VORP Inventory Item Exploit - from 01.07.2024

client.lua

TriggerServerEvent('syn_weapons:buyammo', 'water', 0, 1, 'Water')
TriggerServerEvent('syn_weapons:buyammo', 'water', 0, 1, 'Water')
TriggerServerEvent('syn_weapons:buyammo', 'water', 0, 1, 'Water')
TriggerServerEvent('syn_weapons:buyammo', 'water', 0, 1, 'Water')
TriggerServerEvent('syn_weapons:buyammo', 'water', 0, 1, 'Water')
TriggerServerEvent('syn_weapons:buyammo', 'water', 0, 1, 'Water')
TriggerServerEvent('syn_weapons:buyammo', 'water', 0, 1, 'Water')

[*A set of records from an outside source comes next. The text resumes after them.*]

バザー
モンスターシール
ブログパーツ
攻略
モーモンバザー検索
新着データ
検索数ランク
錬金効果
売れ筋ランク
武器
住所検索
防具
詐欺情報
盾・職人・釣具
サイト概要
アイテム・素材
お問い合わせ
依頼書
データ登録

-- Be careful, or you might flood your script with water

Partly it was fixed from next commit: VORPCORE/vorp_weaponsv2@e0676b0
But you can still exploit it by passing needed parameters from client to server like item price and ped coordinates. As the result you can buy any item just for $1 each.

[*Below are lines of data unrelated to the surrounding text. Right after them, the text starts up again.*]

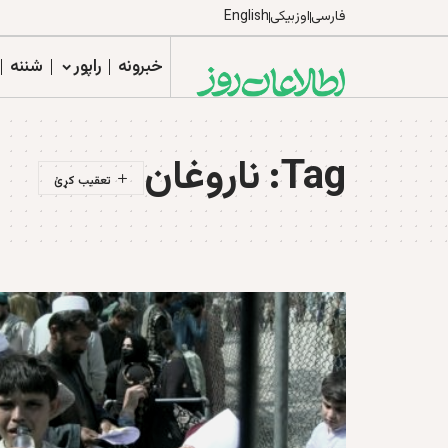
فارسی
اوزبیکی
English
خبرونه
راپور
شننه
Tag:
ناروغان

TriggerServerEvent('syn_weapons:buyammo', {price=1, item='water'}, 'Water', {Pos=GetEntityCoords(PlayerPedId())}, 1, 'Stepping on the same rake over and over again.')

It's finally fixed

VORPCORE/vorp_weaponsv2@3e1c909

It's interesting how the maintainer first decided to ignore the issue when it was mentioned in this thread:
here

Only after yesterday's drama on CFX discord something started is going on here.